EXERCISE AIM: Repeat the part of the sleep apnea text from "It sounds like" to "safe and effective." word for word.

Clear airway (or central apneas) are where you technically do stop breathing for a spell, as opposed to Obstructive apneas which are caused by your airway closing off. Hypopneas are partial obstructions which are not completely closed, but closed enough to cause your oxygen to drop and/or wake you up.

It sounds like they are using deadspace treatment on you, where they use a non-vented mask and a specific length of hose to force you to rebreathe your exhaled CO2 in order to stimulate the breathing response during the central apneas (the theory being that the body has a CO2 threshold that forces us to take a breath of O2.) It works but people can and do find it uncomfortable. It also needs to be set up and monitored by a qualified technologist in order to make sure it is safe and effective.

sleeptech is correct that ASV (adaptive servo ventilation) is the general standard for treating central or complex sleep apnea. The way ASV works is it monitors your breathing for the first 20 or so minutes and calculates an algorithm which forces the air into your lungs during the times where you have a central apnea. essentially breathing for you. I have seen it work wonders in patients with Hypocapnia, Renal Failure, Congestive Heart Failure and COPD where Central Apneas are quite common in patients. However, your doctor would need to determine if your ejection fraction is above 45 before undergoing a titration in order to ensure its safety.

Hope this helps.

P.S. 3.9 is a normal AHI. so the treatment is working by most evaluations.

Are you sure you are on BiPAP and not an AutoPAP or an AutoBiPAP? People on AutoPAP have to go through several apneas/hypopneas before they get to an optimal pressure. Some people (myself included) cannot tolerate the sleep onset apneas and it makes getting to sleep very hard. It is quite common with people with severe apnea, but other people can have it too. What also happens is if the pressure range is set too low it can keep your AHI higher because it is not hitting the correct pressure settings. Some AutoPAP prescribing docs will put a pressure range of 4-20cm H2O or 4-15cm H2O but others set it lower and it can also cause problems. The statement that BiPAP is not for treating OSA is not 100% accurate. In patients were expiratory pressure is intolerable it works wonderfully so comfort is often a deciding factor as to whether to switch, the presence of emergent centrals is also another deciding factor, followed by ASV in the presence of unresolvable central apneas. Respiratory failure we generally do not treat in the sleep lab.

My advice would be to ask your doctor or medical equipment company what you are using, explain to them the issues you are having and see if they can come up with a solution. "I've gone through two sleep doctors who one, never heard of it, and the other one doesn't know what to do about it." Not sure where you are in the world, but there needs to be a sleep doc that can answer you or do something for you to help. You said you turned off your ramp, this is a start. But I suspect you need to start at and stay at your optimal pressure to keep your airway from collapsing at the start of your sleep. To do this you need to get an attended titration study, with a qualified sleep technologist, to monitor your titration and get you to an optimal state. Even people with a 15.9 AHI can require well over 20/16 cm H2O to keep their airways open.

(Data extracted from a collection)
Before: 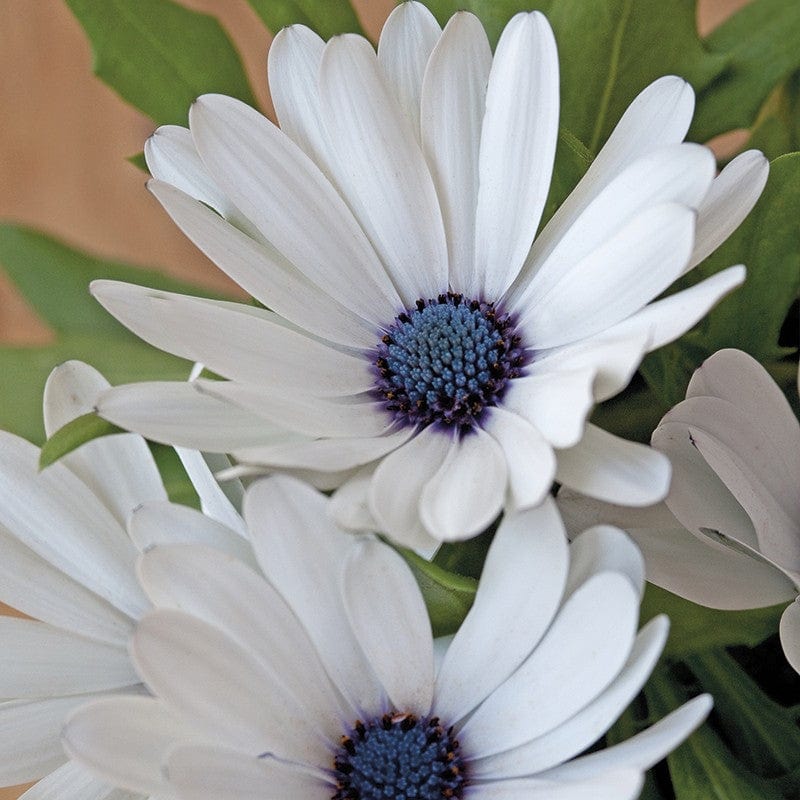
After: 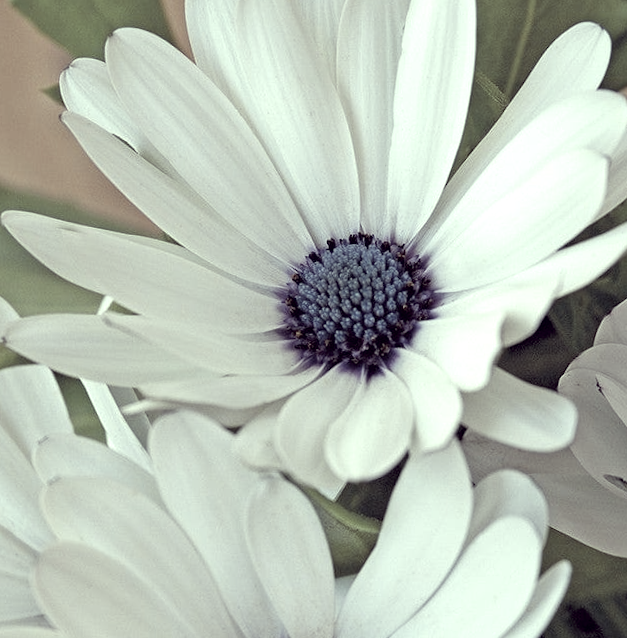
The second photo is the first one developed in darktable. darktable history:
crop: left 11.225%, top 5.381%, right 9.565%, bottom 10.314%
exposure: black level correction 0.003, exposure 0.383 EV, compensate highlight preservation false
color correction: highlights a* -20.17, highlights b* 20.27, shadows a* 20.03, shadows b* -20.46, saturation 0.43
rotate and perspective: rotation 1.57°, crop left 0.018, crop right 0.982, crop top 0.039, crop bottom 0.961
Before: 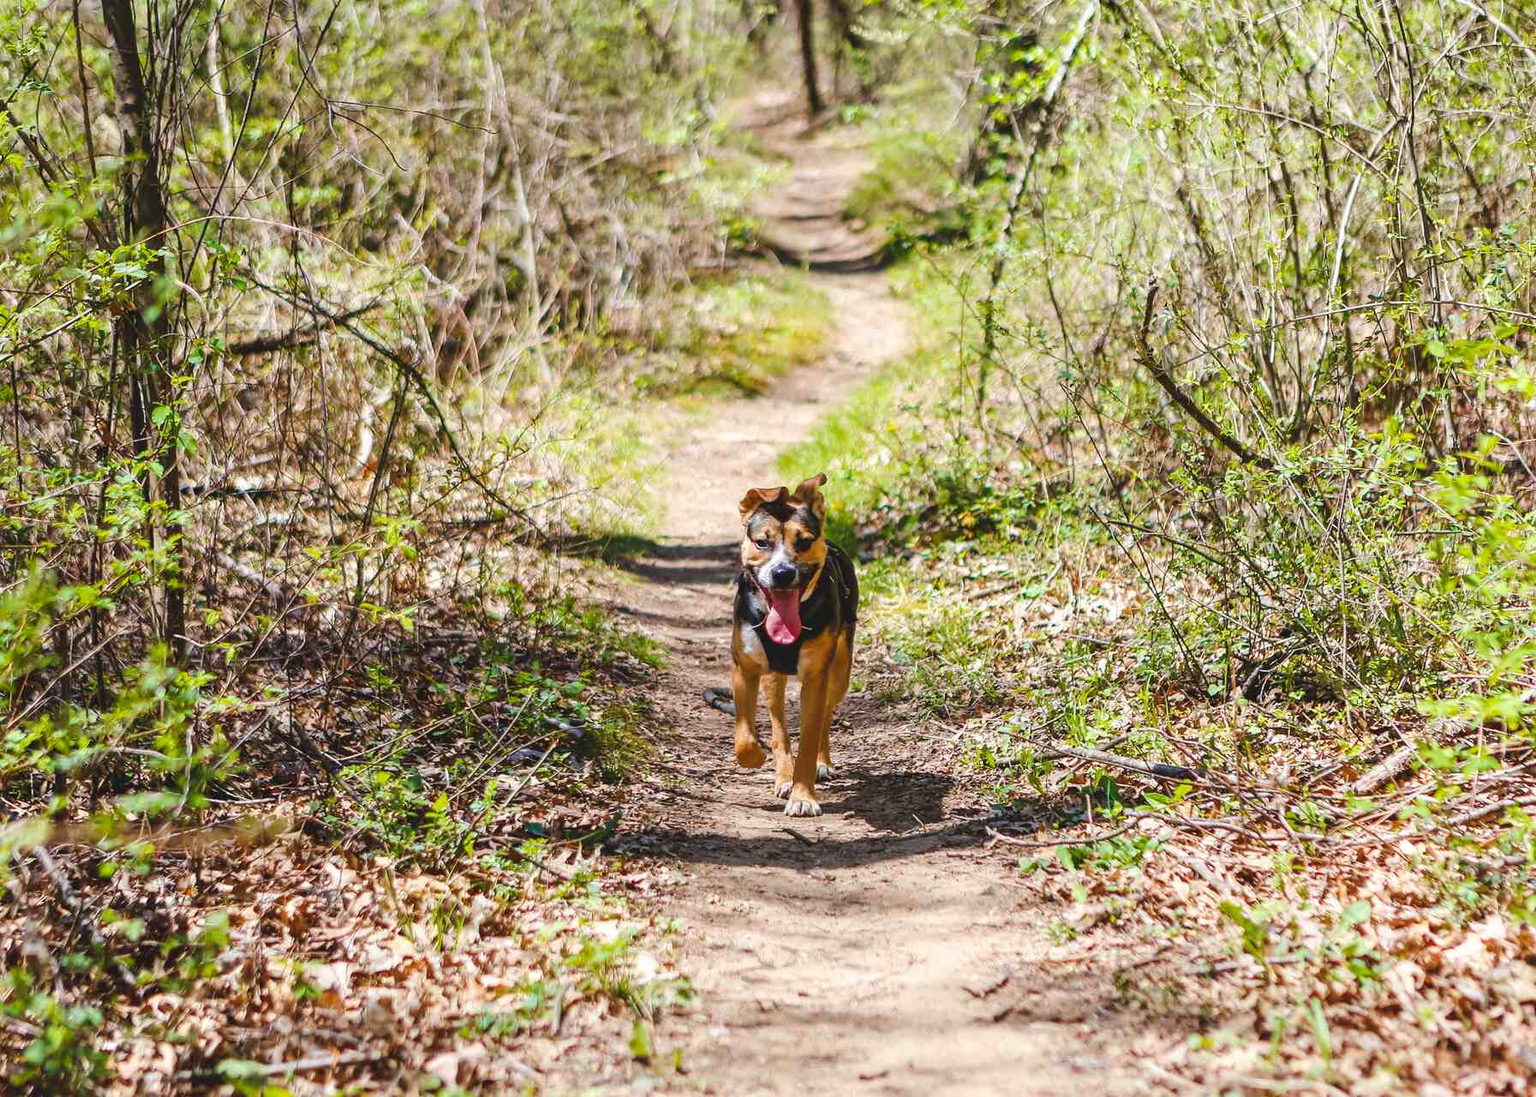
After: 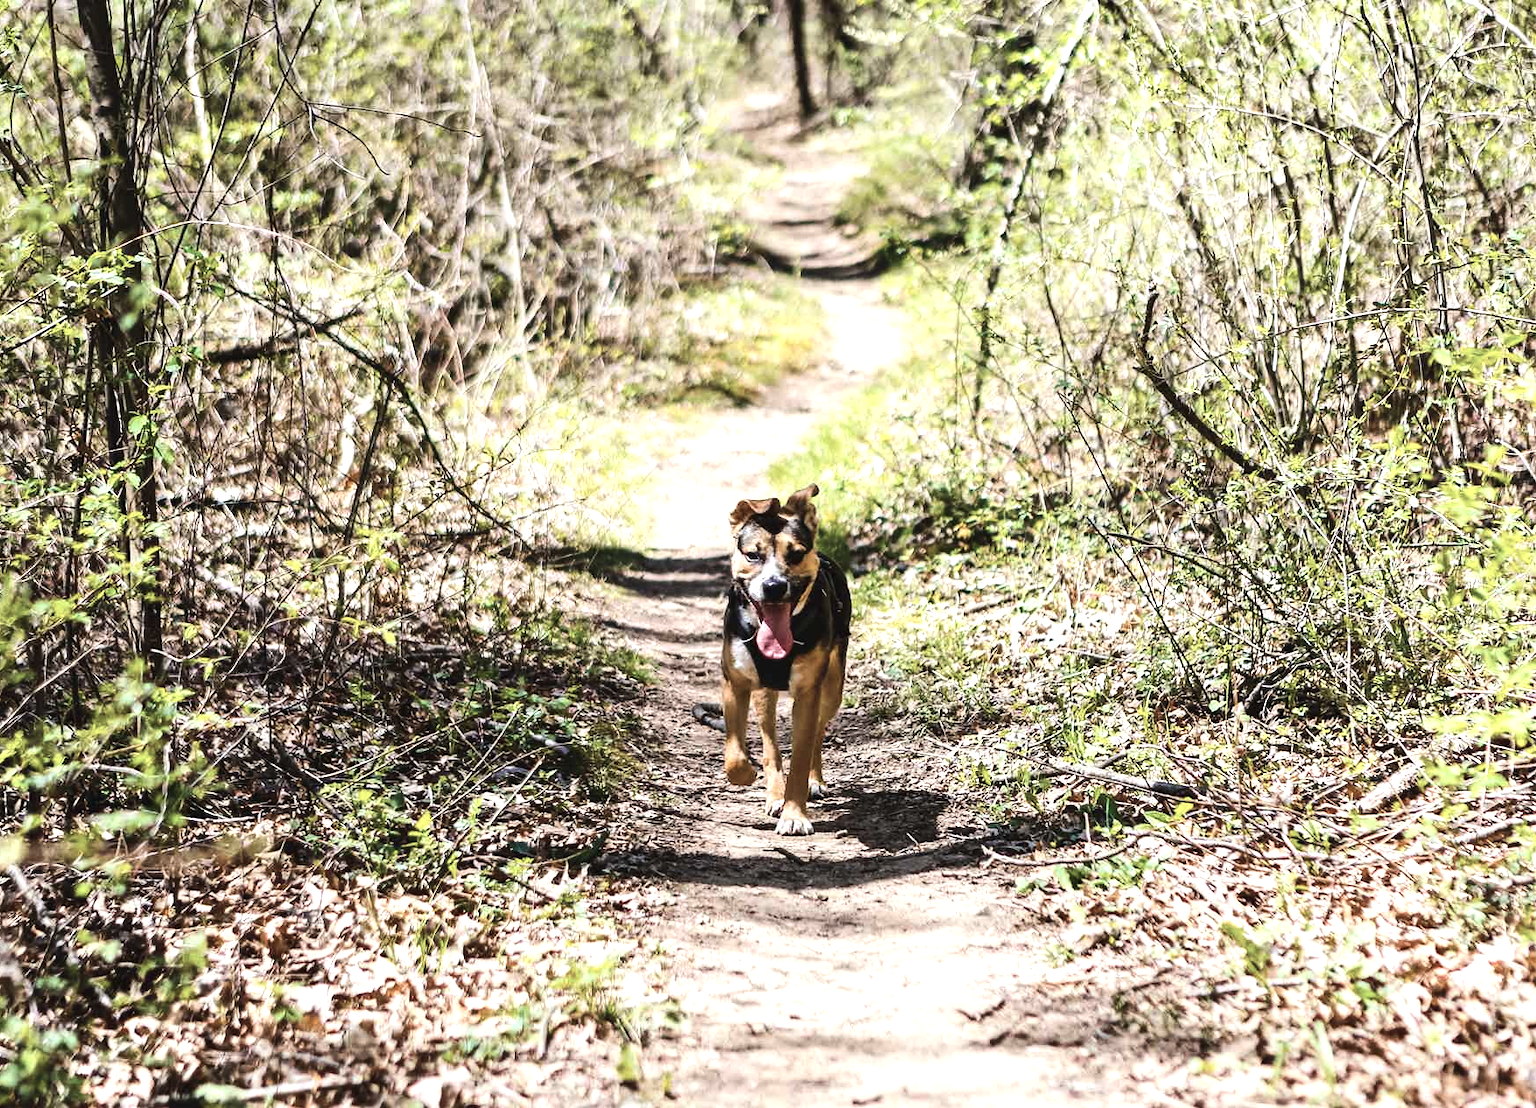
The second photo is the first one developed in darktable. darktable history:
contrast brightness saturation: contrast 0.104, saturation -0.366
crop and rotate: left 1.747%, right 0.513%, bottom 1.23%
tone equalizer: -8 EV -0.717 EV, -7 EV -0.673 EV, -6 EV -0.583 EV, -5 EV -0.403 EV, -3 EV 0.382 EV, -2 EV 0.6 EV, -1 EV 0.689 EV, +0 EV 0.759 EV, edges refinement/feathering 500, mask exposure compensation -1.57 EV, preserve details no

ANSWER SPACE:
It sounds like they are using deadspace treatment on you, where they use a non-vented mask and a specific length of hose to force you to rebreathe your exhaled CO2 in order to stimulate the breathing response during the central apneas (the theory being that the body has a CO2 threshold that forces us to take a breath of O2.) It works but people can and do find it uncomfortable. It also needs to be set up and monitored by a qualified technologist in order to make sure it is safe and effective.